What Is Surfactant Flooding?
Surfactant flooding is a chemical EOR technique that injects surface-active agents into a reservoir after waterflood to reduce oil-water interfacial tension from typical values of 20 to 30 millinewtons per meter to ultra-low values below 0.01 millinewtons per meter, mobilizing residual oil that capillary forces had trapped in pore throats beyond the reach of conventional water injection. The surfactant system is formulated to achieve optimal phase behavior (Winsor Type III microemulsion) at the reservoir's specific salinity and temperature, and is typically injected as a slug preceded by a fresh water preflush and followed by a polymer-thickened drive to provide mobility control.

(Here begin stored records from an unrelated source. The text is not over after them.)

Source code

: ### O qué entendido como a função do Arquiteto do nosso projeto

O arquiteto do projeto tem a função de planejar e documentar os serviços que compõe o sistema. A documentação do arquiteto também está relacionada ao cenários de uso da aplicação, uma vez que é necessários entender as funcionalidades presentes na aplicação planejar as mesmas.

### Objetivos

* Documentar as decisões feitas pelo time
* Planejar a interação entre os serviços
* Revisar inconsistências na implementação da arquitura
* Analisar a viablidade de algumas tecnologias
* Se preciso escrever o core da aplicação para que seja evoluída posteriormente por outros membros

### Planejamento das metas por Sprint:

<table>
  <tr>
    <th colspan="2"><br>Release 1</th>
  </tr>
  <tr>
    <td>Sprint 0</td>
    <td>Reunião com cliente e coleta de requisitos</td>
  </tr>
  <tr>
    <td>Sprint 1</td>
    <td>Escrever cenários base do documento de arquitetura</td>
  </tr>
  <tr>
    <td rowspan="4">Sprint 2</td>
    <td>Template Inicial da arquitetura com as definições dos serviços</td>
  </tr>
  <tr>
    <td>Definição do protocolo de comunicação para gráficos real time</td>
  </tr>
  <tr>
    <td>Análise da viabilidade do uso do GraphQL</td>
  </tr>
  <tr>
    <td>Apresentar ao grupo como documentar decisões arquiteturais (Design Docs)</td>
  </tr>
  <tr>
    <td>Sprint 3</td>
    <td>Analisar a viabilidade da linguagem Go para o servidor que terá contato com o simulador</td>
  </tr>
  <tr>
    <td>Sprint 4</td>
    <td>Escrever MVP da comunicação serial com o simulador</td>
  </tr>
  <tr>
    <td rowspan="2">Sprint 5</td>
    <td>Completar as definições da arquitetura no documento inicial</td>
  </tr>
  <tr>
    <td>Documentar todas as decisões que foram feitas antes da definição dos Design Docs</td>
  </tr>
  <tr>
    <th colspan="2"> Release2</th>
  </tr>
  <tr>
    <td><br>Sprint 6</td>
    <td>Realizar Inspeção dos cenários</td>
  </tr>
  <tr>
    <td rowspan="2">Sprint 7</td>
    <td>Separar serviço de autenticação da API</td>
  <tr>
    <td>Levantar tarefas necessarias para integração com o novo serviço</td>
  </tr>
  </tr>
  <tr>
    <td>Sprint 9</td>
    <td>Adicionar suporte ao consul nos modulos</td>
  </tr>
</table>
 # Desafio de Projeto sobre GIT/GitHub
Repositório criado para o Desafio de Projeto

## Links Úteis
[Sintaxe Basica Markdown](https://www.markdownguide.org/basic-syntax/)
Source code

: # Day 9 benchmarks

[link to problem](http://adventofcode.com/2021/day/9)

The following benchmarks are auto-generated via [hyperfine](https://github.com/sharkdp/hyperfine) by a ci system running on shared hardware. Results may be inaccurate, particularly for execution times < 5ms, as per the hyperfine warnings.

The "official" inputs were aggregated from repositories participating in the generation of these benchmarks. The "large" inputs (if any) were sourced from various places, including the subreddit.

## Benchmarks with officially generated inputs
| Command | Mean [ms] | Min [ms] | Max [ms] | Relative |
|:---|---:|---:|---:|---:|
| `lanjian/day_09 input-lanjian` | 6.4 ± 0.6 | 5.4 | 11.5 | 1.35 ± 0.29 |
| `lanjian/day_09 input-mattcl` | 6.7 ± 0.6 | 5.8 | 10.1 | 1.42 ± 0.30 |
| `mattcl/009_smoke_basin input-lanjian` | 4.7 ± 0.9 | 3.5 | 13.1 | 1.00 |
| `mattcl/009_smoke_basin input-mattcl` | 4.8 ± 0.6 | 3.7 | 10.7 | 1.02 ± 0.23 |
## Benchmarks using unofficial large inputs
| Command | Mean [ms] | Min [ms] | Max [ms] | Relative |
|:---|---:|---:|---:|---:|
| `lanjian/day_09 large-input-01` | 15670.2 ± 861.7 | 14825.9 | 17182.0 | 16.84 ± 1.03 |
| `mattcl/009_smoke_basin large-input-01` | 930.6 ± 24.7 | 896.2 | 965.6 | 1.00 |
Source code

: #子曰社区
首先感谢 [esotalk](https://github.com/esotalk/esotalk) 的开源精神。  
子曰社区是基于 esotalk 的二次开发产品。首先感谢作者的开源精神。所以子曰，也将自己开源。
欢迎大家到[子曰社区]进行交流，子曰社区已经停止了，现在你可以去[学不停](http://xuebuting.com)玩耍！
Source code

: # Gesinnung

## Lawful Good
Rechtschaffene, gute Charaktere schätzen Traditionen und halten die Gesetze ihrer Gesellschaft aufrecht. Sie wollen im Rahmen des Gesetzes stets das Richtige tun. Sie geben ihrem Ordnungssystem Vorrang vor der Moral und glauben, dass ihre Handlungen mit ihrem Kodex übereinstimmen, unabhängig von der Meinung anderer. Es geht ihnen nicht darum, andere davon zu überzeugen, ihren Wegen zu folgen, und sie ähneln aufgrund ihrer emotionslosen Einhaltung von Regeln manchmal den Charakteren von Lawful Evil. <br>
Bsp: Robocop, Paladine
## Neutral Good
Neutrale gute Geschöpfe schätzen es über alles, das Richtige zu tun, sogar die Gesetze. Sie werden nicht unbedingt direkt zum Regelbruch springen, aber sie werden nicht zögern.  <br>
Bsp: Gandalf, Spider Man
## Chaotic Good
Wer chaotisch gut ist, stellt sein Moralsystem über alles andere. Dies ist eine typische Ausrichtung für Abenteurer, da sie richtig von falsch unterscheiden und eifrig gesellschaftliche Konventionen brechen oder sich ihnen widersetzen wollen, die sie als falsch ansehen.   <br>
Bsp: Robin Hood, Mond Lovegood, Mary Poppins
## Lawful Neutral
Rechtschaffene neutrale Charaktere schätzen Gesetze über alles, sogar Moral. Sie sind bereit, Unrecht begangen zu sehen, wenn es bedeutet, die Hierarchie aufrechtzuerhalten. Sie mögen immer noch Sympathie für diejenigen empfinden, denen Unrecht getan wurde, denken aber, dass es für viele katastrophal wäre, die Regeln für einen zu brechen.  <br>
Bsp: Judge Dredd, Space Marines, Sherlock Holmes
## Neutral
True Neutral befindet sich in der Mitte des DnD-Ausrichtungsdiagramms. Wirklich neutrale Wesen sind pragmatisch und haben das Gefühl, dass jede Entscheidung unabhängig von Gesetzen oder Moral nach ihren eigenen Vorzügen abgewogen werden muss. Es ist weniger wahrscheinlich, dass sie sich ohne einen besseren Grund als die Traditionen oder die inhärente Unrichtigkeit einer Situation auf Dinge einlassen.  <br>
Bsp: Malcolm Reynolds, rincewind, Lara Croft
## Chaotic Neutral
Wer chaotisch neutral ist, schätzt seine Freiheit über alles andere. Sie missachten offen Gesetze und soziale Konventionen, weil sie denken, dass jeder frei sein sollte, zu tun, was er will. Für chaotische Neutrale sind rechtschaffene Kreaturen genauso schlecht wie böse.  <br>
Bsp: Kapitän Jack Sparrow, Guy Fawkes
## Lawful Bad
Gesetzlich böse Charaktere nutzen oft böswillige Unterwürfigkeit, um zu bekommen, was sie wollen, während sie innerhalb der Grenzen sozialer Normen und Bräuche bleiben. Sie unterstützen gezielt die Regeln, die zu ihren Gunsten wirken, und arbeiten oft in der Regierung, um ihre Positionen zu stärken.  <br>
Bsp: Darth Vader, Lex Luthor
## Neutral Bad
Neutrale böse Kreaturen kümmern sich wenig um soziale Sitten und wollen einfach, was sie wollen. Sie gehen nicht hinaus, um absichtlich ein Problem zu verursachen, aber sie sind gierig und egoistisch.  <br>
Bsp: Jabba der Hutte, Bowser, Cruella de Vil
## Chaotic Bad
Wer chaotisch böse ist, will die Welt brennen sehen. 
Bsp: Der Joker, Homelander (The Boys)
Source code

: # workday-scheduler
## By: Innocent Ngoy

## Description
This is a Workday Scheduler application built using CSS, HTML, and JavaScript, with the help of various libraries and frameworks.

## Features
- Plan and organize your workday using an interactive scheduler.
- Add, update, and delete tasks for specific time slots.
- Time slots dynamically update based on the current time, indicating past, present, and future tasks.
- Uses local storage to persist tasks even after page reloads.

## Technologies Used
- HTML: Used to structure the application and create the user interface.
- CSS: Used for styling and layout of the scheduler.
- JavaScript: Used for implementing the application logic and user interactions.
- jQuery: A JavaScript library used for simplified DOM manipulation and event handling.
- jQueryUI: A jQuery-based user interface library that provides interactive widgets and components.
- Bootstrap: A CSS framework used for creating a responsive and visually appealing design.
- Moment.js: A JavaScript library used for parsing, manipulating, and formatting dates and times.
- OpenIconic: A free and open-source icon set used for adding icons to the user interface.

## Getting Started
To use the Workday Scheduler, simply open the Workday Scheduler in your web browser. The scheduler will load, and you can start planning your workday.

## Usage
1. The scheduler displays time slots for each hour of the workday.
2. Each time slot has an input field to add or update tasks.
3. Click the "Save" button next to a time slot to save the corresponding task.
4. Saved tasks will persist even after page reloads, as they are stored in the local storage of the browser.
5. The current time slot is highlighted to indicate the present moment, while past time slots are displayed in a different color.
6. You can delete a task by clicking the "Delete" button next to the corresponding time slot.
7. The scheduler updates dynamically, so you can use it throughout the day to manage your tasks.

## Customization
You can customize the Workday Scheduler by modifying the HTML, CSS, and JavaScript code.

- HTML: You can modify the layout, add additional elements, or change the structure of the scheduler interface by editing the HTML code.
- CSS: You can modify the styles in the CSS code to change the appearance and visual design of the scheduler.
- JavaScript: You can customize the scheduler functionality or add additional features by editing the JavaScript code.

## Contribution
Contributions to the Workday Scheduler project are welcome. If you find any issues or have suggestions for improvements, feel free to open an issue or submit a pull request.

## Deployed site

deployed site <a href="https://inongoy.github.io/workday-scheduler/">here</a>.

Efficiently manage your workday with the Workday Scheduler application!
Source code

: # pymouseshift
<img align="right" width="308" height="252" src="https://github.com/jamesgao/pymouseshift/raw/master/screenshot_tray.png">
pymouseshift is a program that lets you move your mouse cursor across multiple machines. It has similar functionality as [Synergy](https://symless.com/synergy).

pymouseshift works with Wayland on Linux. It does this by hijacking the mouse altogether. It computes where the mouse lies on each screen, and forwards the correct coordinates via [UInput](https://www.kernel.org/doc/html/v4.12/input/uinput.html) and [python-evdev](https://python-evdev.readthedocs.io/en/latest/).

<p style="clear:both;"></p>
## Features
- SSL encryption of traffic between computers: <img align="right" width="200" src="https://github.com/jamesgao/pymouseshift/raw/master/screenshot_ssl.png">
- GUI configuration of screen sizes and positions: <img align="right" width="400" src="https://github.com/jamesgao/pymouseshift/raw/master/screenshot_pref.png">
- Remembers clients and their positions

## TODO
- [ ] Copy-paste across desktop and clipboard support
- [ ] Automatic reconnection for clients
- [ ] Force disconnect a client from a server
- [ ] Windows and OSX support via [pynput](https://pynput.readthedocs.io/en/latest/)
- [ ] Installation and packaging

In the commercially proven ASP variant, alkali and polymer are co-injected with the surfactant to reduce adsorption, generate in-situ soap from crude naphthenic acids, and control the mobility ratio of the chemical bank advancing through the reservoir.
Synonyms and Related Terminology
Surfactant flooding is also called chemical flooding, micellar flooding, micellar-polymer flooding, or ASP flooding when alkali and polymer are included. Related terms include interfacial tension (IFT, the energy per unit area at the interface between immiscible oil and water phases, which governs capillary trapping of residual oil in pore throats and which surfactant flooding reduces to near-zero values to mobilize previously trapped oil ganglia by increasing the dimensionless capillary number above the critical threshold for oil mobilization), enhanced oil recovery (EOR, the suite of methods applied after primary and secondary recovery to extract oil that conventional pressure depletion and waterflooding cannot recover, of which surfactant flooding is one of several chemical EOR approaches alongside polymer flooding, alkali flooding, and ASP flooding), microemulsion (a thermodynamically stable, optically isotropic dispersion of oil and water stabilized by surfactant at a length scale of 10 to 100 nanometers, which forms in the Winsor Type III middle-phase region at or near optimal surfactant formulation conditions and provides the ultra-low IFT between the microemulsion and excess oil and water phases that drives residual oil mobilization), polymer flooding (the EOR method in which water-soluble polymers such as HPAM are added to the injection water to increase its viscosity, improving the mobility ratio between injected water and displaced oil and providing the mobility control required to prevent viscous fingering of the low-viscosity surfactant slug in surfactant and ASP flooding), and wettability (the affinity of a rock surface for oil or water at the molecular scale, which surfactant flooding can alter from oil-wet to water-wet conditions, providing a secondary recovery mechanism beyond IFT reduction by improving the relative permeability to oil in reservoirs where original oil-wet conditions reduce oil mobility).